I'm sorry if I sounded too harsh. I still have many doubts, that's why I'm just reading and asking. I appreciate your help in that precise thread you are referring to. The biggest doubt I have is whether it's worth trying to keep learning about options. Sometimes I feel like someone trying to beat roulette. Is it really possible to make positive expected value plays that would yield a higher return than just buying and holding the underlying, or the market is efficient enough to make it impossible? Are winners always people that have just experienced a good run, or are some of them really "playing" profitably?
I'll take a stab at no. 4. Options are priced very efficiently nowdays, so looking for mispricings is a waste of time. Being over or under priced is always relative to future conditions, so in general, buy low sell high, implied volatility that is. Expected value? Probability (approximated by delta) times reward to risk ratio, p*(reward/risk). This calculation is actually payoff. Look to maximize payoff, not just probability of winning.
Options are generally used by business insiders, the probability of corporate insiders profiting is determined based on their inside knowledge not just technical execution.
OK, so when deciding whether to buy or sell and option you compare the implied volatility with the historical realized volatility. But with which historical realized volatility do you compare it with? With the average realized volatility of the whole history of that underlying? With the average realized volatility of the last X years? With the average realized volatility of situations similar to the current one (for example, the average realized volatility of December)?
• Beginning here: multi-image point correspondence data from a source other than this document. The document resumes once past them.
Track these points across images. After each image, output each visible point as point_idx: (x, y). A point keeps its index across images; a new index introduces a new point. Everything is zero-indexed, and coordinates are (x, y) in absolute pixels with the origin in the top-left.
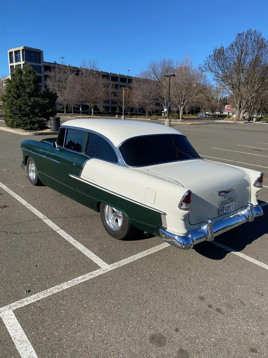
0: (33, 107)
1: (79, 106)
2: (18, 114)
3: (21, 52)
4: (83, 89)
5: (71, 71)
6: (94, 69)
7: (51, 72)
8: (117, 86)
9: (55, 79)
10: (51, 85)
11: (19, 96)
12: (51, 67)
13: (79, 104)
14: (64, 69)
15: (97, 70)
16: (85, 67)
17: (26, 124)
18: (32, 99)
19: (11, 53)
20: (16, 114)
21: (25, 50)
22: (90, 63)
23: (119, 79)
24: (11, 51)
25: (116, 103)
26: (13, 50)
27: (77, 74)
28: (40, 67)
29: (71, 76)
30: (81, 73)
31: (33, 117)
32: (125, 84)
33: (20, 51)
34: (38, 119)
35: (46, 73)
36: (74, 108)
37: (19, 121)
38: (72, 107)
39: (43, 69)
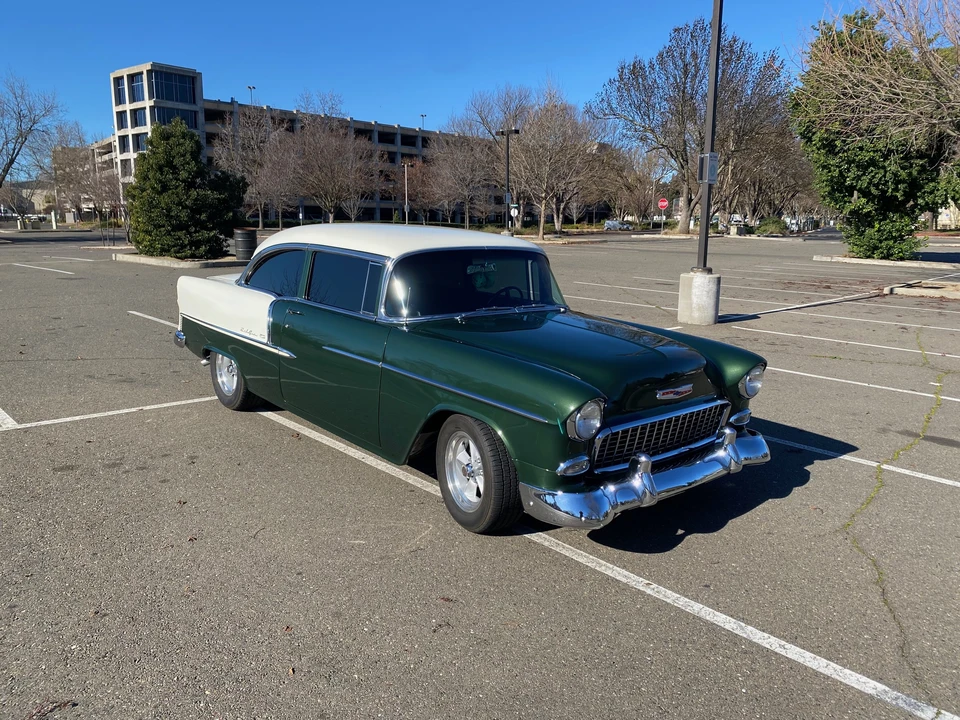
0: (195, 210)
1: (297, 208)
2: (164, 226)
3: (145, 76)
4: (305, 166)
5: (274, 123)
6: (334, 116)
7: (223, 123)
8: (392, 157)
9: (234, 143)
10: (224, 157)
11: (165, 188)
12: (224, 112)
13: (297, 203)
14: (256, 116)
15: (340, 116)
16: (311, 111)
17: (183, 246)
18: (194, 193)
19: (118, 81)
20: (160, 227)
21: (156, 72)
22: (323, 101)
23: (399, 138)
24: (118, 74)
25: (389, 198)
26: (125, 72)
27: (291, 129)
28: (196, 112)
29: (276, 135)
30: (298, 126)
31: (196, 232)
32: (413, 151)
33: (142, 73)
34: (206, 234)
35: (210, 128)
36: (285, 215)
37: (168, 240)
38: (280, 211)
39: (201, 117)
To calculate the expected value of a transaction, you need to estimate the probability of each of the possible outcomes and how much you win or lose in each of them. This is very complicated in the case of options, as there are lots of different possible "endings" (lots more if you want to calculate the expected value at each moment that the position is opened). It isn't as easy as for example calculating the expected value of betting for red in a roulette, where only 3 possible outcomes exist.
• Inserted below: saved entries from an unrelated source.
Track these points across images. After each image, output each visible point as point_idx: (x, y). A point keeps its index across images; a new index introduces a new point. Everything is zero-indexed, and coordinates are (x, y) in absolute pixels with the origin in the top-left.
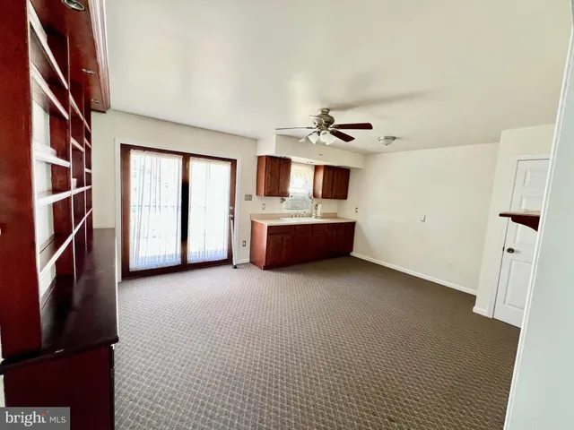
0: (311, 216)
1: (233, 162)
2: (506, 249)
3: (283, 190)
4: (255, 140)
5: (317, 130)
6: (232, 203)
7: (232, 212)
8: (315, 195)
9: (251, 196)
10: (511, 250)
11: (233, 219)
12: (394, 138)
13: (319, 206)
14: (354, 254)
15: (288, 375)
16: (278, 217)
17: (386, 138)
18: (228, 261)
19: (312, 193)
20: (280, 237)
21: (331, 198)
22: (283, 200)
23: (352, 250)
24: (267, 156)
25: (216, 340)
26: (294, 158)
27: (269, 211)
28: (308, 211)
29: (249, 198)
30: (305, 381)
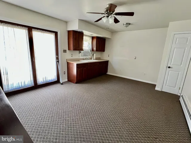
0: (91, 59)
1: (56, 33)
2: (168, 67)
3: (81, 48)
4: (66, 22)
5: (106, 15)
6: (57, 54)
7: (57, 58)
8: (93, 50)
9: (66, 50)
10: (169, 67)
11: (58, 62)
12: (130, 24)
13: (95, 55)
14: (108, 73)
15: (109, 130)
16: (79, 60)
17: (127, 24)
18: (57, 82)
19: (91, 49)
20: (82, 68)
21: (99, 51)
22: (80, 52)
23: (107, 72)
24: (73, 31)
25: (68, 121)
26: (85, 32)
27: (74, 57)
28: (90, 57)
29: (65, 51)
30: (117, 131)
Yes, it is possible to make 20+% per annum - both expected and realized - using options. There are many methods to do this, however all that I am familiar with involve the same sort of edge available to poker/blackjack players. It's a small edge that must be repeated as often as possible using specific criteria and proper cash mgmt.
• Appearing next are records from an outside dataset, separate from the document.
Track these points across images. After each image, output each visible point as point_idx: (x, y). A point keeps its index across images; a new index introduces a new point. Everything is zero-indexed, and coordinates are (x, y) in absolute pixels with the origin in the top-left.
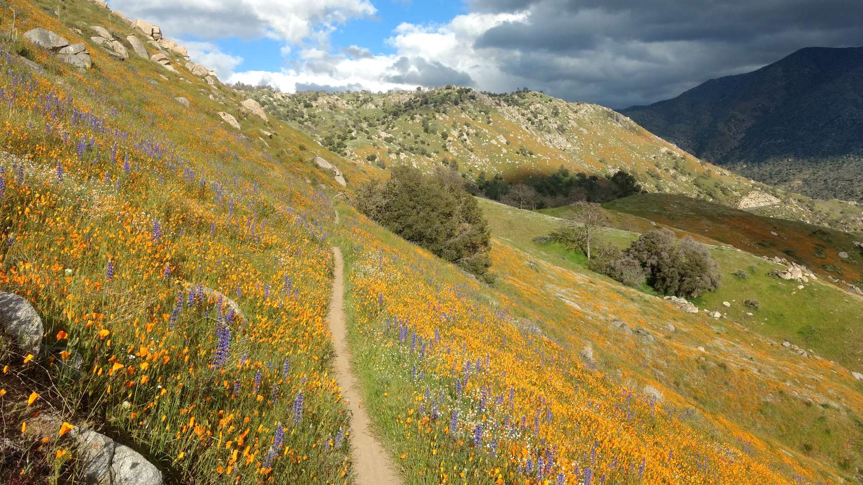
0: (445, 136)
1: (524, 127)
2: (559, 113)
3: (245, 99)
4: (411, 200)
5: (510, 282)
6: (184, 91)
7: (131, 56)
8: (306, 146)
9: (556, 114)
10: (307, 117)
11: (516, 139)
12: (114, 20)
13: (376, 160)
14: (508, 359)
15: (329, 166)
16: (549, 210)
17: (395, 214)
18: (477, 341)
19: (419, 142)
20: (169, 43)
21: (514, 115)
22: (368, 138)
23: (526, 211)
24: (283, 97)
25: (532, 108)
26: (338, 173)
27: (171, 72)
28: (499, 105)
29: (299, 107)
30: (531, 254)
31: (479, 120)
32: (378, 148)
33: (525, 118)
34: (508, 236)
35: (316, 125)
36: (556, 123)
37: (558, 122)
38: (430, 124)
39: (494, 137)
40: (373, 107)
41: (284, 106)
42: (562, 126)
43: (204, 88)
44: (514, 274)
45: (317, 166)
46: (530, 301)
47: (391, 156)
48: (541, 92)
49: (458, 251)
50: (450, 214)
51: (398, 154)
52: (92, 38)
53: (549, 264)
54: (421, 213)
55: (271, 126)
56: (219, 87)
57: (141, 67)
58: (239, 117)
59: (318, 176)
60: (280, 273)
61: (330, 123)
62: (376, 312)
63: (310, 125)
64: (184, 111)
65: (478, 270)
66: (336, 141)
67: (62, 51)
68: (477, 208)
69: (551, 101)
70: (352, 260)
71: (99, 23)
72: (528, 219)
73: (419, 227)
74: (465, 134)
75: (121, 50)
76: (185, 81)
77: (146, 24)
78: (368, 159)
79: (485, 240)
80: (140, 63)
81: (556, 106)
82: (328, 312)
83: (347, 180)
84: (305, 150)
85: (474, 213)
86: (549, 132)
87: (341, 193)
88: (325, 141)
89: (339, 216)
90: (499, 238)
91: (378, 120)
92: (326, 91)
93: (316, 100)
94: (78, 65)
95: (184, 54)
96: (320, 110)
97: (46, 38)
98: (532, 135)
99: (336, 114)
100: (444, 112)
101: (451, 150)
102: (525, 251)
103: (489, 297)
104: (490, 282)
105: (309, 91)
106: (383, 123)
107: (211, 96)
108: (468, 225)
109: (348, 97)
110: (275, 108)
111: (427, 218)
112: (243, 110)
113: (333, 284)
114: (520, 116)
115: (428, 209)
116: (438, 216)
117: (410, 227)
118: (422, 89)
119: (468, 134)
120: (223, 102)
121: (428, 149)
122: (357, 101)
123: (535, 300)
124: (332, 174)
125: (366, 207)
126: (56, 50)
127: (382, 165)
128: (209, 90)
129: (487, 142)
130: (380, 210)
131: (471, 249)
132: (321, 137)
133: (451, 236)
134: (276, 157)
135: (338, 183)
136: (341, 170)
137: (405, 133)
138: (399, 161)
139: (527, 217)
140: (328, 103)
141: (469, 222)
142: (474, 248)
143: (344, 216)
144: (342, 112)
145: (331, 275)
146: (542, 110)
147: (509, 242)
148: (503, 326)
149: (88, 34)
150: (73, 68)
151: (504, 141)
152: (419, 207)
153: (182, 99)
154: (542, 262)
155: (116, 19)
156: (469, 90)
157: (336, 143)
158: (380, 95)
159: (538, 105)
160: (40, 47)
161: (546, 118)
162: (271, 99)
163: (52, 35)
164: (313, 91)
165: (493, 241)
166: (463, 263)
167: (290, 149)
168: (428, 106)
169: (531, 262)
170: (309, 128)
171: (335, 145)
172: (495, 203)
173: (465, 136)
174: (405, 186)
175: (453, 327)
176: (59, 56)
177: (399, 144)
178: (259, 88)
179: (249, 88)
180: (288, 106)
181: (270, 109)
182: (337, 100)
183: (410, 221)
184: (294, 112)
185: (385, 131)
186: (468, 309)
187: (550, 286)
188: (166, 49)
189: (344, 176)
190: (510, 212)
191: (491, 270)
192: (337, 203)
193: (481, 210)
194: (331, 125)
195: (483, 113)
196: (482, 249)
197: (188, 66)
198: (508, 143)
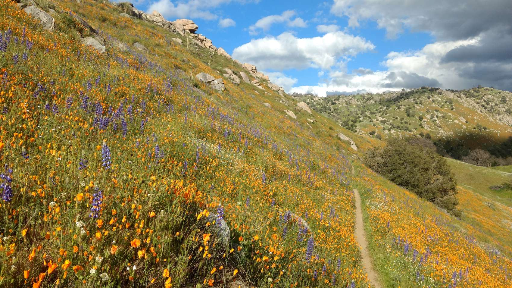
0: (421, 118)
1: (479, 111)
2: (507, 101)
3: (299, 102)
4: (400, 160)
5: (473, 216)
6: (267, 99)
7: (241, 82)
8: (333, 127)
9: (504, 101)
10: (333, 110)
11: (473, 119)
12: (234, 64)
13: (375, 134)
14: (479, 272)
15: (347, 139)
16: (502, 167)
17: (390, 168)
18: (455, 257)
19: (404, 123)
20: (261, 74)
21: (471, 103)
22: (370, 121)
23: (483, 167)
24: (319, 99)
25: (485, 98)
26: (352, 143)
27: (261, 90)
28: (460, 97)
29: (328, 104)
30: (488, 198)
31: (445, 108)
32: (377, 127)
33: (480, 105)
34: (470, 184)
35: (338, 115)
36: (505, 108)
37: (506, 107)
38: (411, 111)
39: (456, 118)
40: (373, 102)
41: (320, 104)
42: (509, 110)
43: (277, 97)
44: (475, 211)
45: (340, 139)
46: (489, 231)
47: (385, 132)
48: (492, 87)
49: (434, 193)
50: (427, 169)
51: (389, 130)
52: (224, 75)
53: (504, 205)
54: (407, 168)
55: (314, 117)
56: (285, 96)
57: (246, 87)
58: (296, 112)
59: (340, 145)
60: (327, 204)
61: (347, 113)
62: (385, 232)
63: (334, 115)
64: (268, 111)
65: (449, 207)
66: (350, 123)
67: (212, 83)
68: (447, 165)
69: (500, 93)
70: (367, 198)
71: (227, 67)
72: (485, 173)
73: (406, 177)
74: (435, 117)
75: (237, 80)
76: (267, 94)
77: (249, 65)
78: (370, 134)
79: (453, 187)
80: (246, 86)
81: (504, 96)
82: (354, 230)
83: (358, 147)
84: (333, 129)
85: (444, 168)
86: (499, 114)
87: (354, 155)
88: (344, 124)
89: (355, 169)
90: (463, 186)
91: (377, 110)
92: (345, 95)
93: (338, 100)
94: (218, 90)
95: (267, 80)
96: (341, 106)
97: (205, 77)
98: (485, 117)
99: (351, 107)
100: (420, 104)
101: (426, 127)
102: (483, 195)
103: (458, 226)
104: (457, 215)
105: (334, 95)
106: (380, 112)
107: (281, 102)
108: (440, 176)
109: (358, 97)
110: (314, 106)
111: (412, 171)
112: (298, 108)
113: (356, 213)
114: (476, 104)
115: (412, 165)
116: (419, 170)
117: (400, 176)
118: (405, 90)
119: (437, 117)
120: (287, 104)
121: (410, 127)
122: (364, 99)
123: (493, 231)
124: (349, 143)
125: (371, 164)
126: (209, 82)
127: (379, 137)
128: (280, 98)
129: (451, 122)
130: (379, 165)
131: (443, 193)
132: (341, 121)
133: (428, 183)
134: (316, 134)
135: (352, 149)
136: (354, 141)
137: (394, 117)
138: (391, 135)
139: (484, 172)
140: (346, 101)
141: (441, 175)
142: (445, 192)
143: (357, 169)
144: (354, 106)
145: (354, 207)
146: (493, 99)
147: (471, 188)
148: (473, 248)
149: (222, 72)
150: (216, 91)
151: (464, 121)
152: (406, 164)
153: (267, 104)
154: (498, 204)
155: (235, 64)
156: (437, 89)
157: (350, 125)
158: (378, 95)
159: (490, 96)
160: (202, 82)
161: (496, 105)
162: (313, 101)
163: (208, 75)
164: (337, 95)
165: (458, 187)
166: (437, 202)
167: (324, 129)
168: (410, 100)
169: (489, 203)
170: (334, 116)
171: (349, 126)
172: (459, 162)
173: (435, 118)
174: (396, 151)
175: (437, 246)
176: (210, 86)
177: (391, 124)
178: (306, 95)
179: (301, 95)
180: (322, 104)
181: (311, 107)
182: (351, 99)
183: (399, 173)
184: (325, 107)
185: (381, 116)
186: (446, 234)
187: (506, 221)
188: (258, 78)
189: (356, 145)
190: (470, 168)
191: (458, 207)
192: (353, 161)
193: (449, 167)
194: (347, 114)
195: (448, 103)
196: (451, 192)
197: (269, 86)
198: (467, 122)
Why is it possible to get those returns, why are there over and undervalued options? How can you capture those returns?
- No simple answer to this quandry, but in general if you like to initiate positions with 45 days to expiry, use the 45-day historical realized volatility. - The options delta is a good estimate of probability. At each strike take the delta and multiply by the ratio of how much premium you would collect by selling divided by a theoretical stop-loss value you would take. I say theoretical, because the risk is unlimited when selling options, and you need to have some kind of number in the numerator. Maximize that product, which is known as payoff. I would not recommend you get into the dynamic hedging game if your are a retail trader. Initiate your positions and stick with it until either your profit, stop-loss, or time targets are hit.